Improving Nursing Education

Health care today is continually facing different challenges as the need for improvement in technology, effective approach and quality health care professional increases. As the American population increases and the number of senior citizen swells, the presence of nurses in hospitals and other health care facilities is in demand.

There is a shift in the country’s health care needs which is now more related to chronic conditions like hypertension, arthritis, cardiovascular disease and diabetes as well as mental health conditions. This is due to the increasing aging population and spread of obesity in the country. Though it is known that chronic diseases are predominant today, our health care system is designed in favor of acute illnesses and injuries.

This shows that there is a need to make a change in nursing education. Nurses in the 20th century are educated in a different approach and the teachings and lessons are more into caring acute illnesses as well as injuries. Though it is still vital, it won’t be enough in the current health situation of the country. The patient health needs are more complex today than it was before; therefore nurses must acquire a more advanced and focused education.

Nurses today must acquire leadership qualities, evidence-based practice, research experience, improved teamwork and collaboration abilities as well as competency in particular areas like geriatrics and community and public health. Due to the development of health care technologies, nurses are expected to master technological tools and apparatuses as well as be prepared for expanding roles. That is why nurses are required to get higher levels of education. They must be educated in new ways and approaches that best suit the health care situation today. New and emerging competencies in quality improvement, decision making and team leadership must be included in nursing education.

Barriers of Nursing Education

The demand for nursing staff across North Carolina is growing considerably. But so are the limitations preventing access to the right nursing education. More nursing centers require four-year degrees for RNs beyond the minimum associate’s degree. But higher education programs are turning away qualified candidates for lack of space. It’s a nursing shortage with no simple solutions. And just over the skyline, the healthcare industry can see a trend of as many as 32 million recently insured Americans who will get into the system on Jan. 1, 2014, as part of the national Affordable Care Act.

nursing_educationNow, universities and nursing centers are working together to fix the problem for themselves. Health care is changing in many ways. In the future, nursing centers will be the last resort for the most seriously ill people. Nurses will cure a variety of diseases, help manage such serious problems as diabetes and even recommend medicines for many conditions. Greensboro’s Cone Health utilizes about 3,000 nursing staff across five nursing centers. And based on revenues or new jobs, it can hire hundreds of nursing staff every year.
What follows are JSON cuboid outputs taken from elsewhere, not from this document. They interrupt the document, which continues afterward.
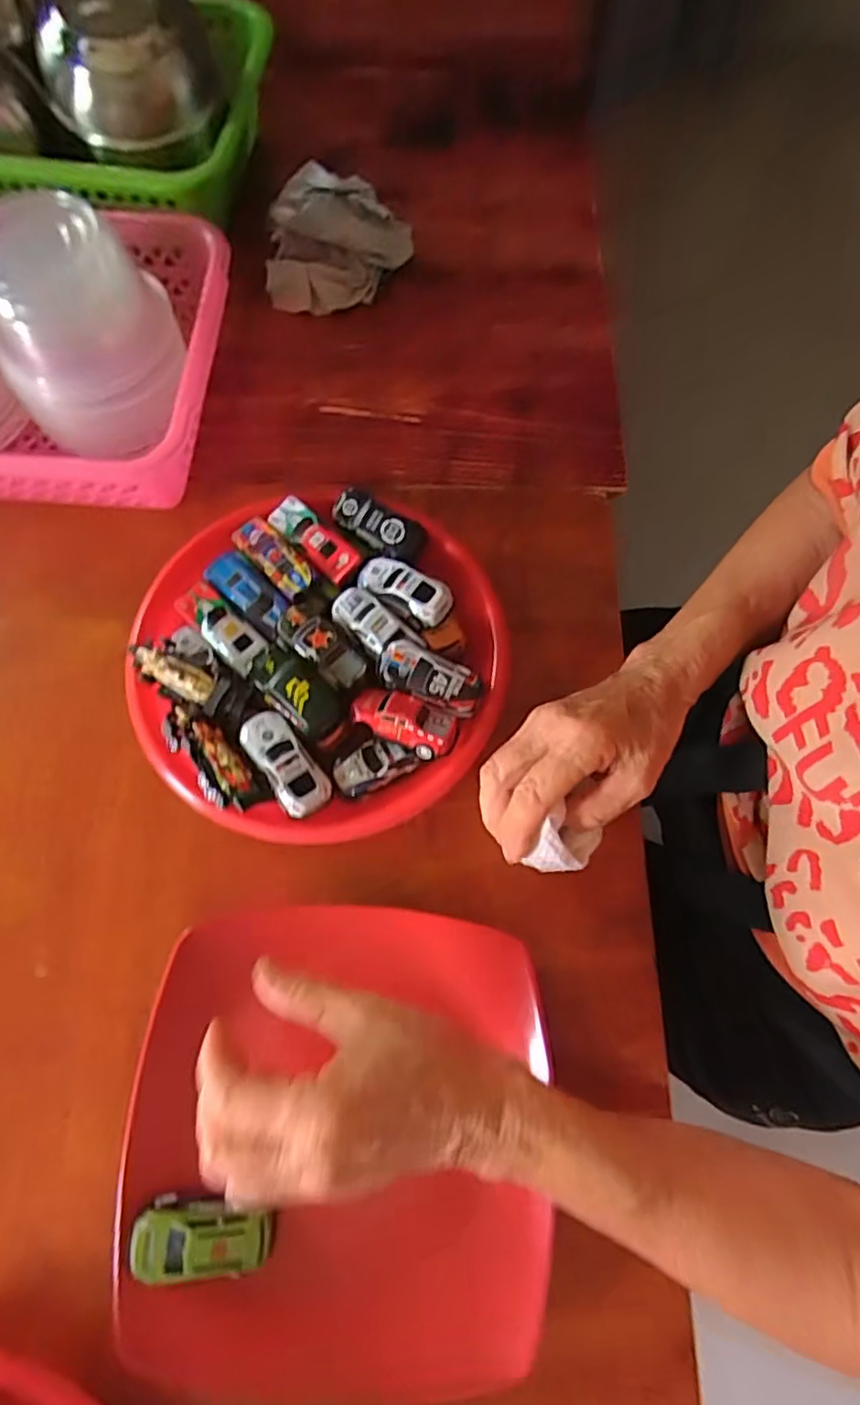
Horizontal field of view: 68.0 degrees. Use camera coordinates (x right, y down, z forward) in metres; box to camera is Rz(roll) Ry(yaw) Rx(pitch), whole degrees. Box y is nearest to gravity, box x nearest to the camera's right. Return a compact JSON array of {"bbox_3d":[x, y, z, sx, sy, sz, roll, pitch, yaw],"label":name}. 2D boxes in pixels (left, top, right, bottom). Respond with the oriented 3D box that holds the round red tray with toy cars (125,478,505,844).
[{"bbox_3d":[-0.074,-0.028,0.395,0.219,0.048,0.217,0,72,-1],"label":"round red tray with toy cars"}]

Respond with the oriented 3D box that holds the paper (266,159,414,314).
[{"bbox_3d":[-0.072,-0.363,0.502,0.115,0.053,0.087,-4,72,-2],"label":"paper"}]

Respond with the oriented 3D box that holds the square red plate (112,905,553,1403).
[{"bbox_3d":[-0.046,0.214,0.322,0.201,0.033,0.207,2,72,0],"label":"square red plate"}]

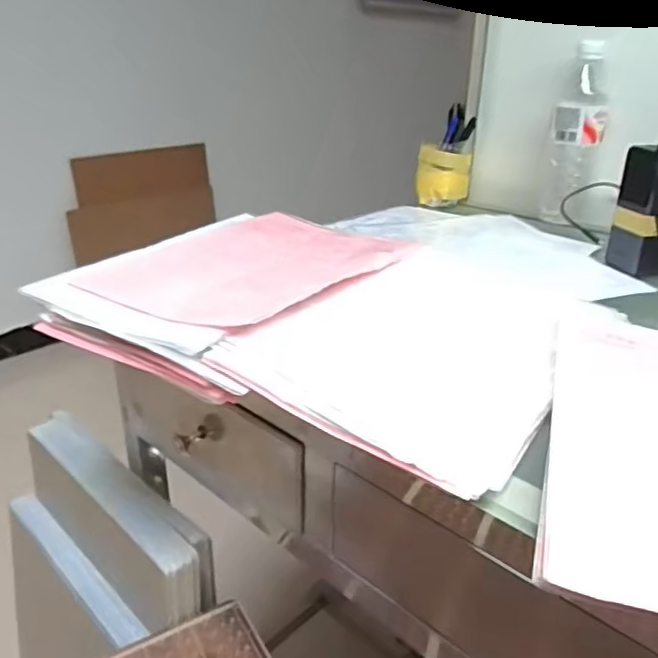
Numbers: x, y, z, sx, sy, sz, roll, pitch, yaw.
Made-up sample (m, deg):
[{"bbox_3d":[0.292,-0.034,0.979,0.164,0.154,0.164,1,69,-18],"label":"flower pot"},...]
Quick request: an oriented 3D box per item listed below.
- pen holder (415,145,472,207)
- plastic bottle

Some 65% of the nursing staff now at Cone has four-year higher education degrees, bachelors of science in nursing. Cone wishes to boost that to at least 80% by 2020, under suggestions from the national Institute of Medicine.

Cone has mentioned a decrease of death rates after surgery for sufferers handled by nursing staff with bachelor’s degrees and even individual fulfillment ratings are higher, said the center’s top health professional, Theresa Brodrick, RN, Ph.D., executive vice president and primary nursing official for Cone Health. But getting that nursing education is not simple. Students have two routes to become certified nurses: They can start out in a four-year program without a nursing certificate or they can get into an associate’s level system at a community college. Both are extremely competitive. In some cases only 50% of candidates are accepted. Another program that allows a nurse to earn a bachelor’s degree may provide more nursing staff with bachelor’s degrees.

The Standard of Nursing Education

Major critiques of nursing education and nurses have come from a variety of sources, from nursing education inspections, the patients, relatives and nursing students themselves. Such far reaching critique cannot be ignored as a few unfortunate experiences in a busy pressured service, nor down to a few ‘bad apples’ that have let the service down in the way they have treated vulnerable sufferers.

That the nurses these days are accused of lacking in sympathy or failing to provide sensible care should be a matter of severe concern to all of us in the career. Whether or not these criticisms are validated, the community perception of nursing is being shaped by these reports. The critique of nursing is often targeted at health professional information as if to educate nurses, was somehow to reduce their ability, or desire, to provide sympathetic and sensible care. At this time, when the career is moving to all graduate entry by 2013 we need to assure sufferers, our community and the political figures that nursing education is not only compatible with caring, sympathetic and secure training, but is it’s very foundation. Our sufferers surely deserve well educated, informed and qualified nurses who can incorporate complex information and make secure and effective treatments. To suggest otherwise would be to fail to recognize the complexness of judgment that is necessary for secure care in today’s medical care atmosphere.

Nursing_Education

It is not too many years ago that third year student nurses would be left in charge of wards at night. Nowadays, with the complexness of surgical involvement and acuity of sufferers, this would be amazing, placing sufferers at risk and, indeed, could be considered negligent. Medical care is an ever changing world and nurses need information that prepares them for the changes and challenges ahead. Yet, preparing nurses to become caring, qualified practitioners requires much more than the acquisition of abilities and information obtained through the formal years of training and learning.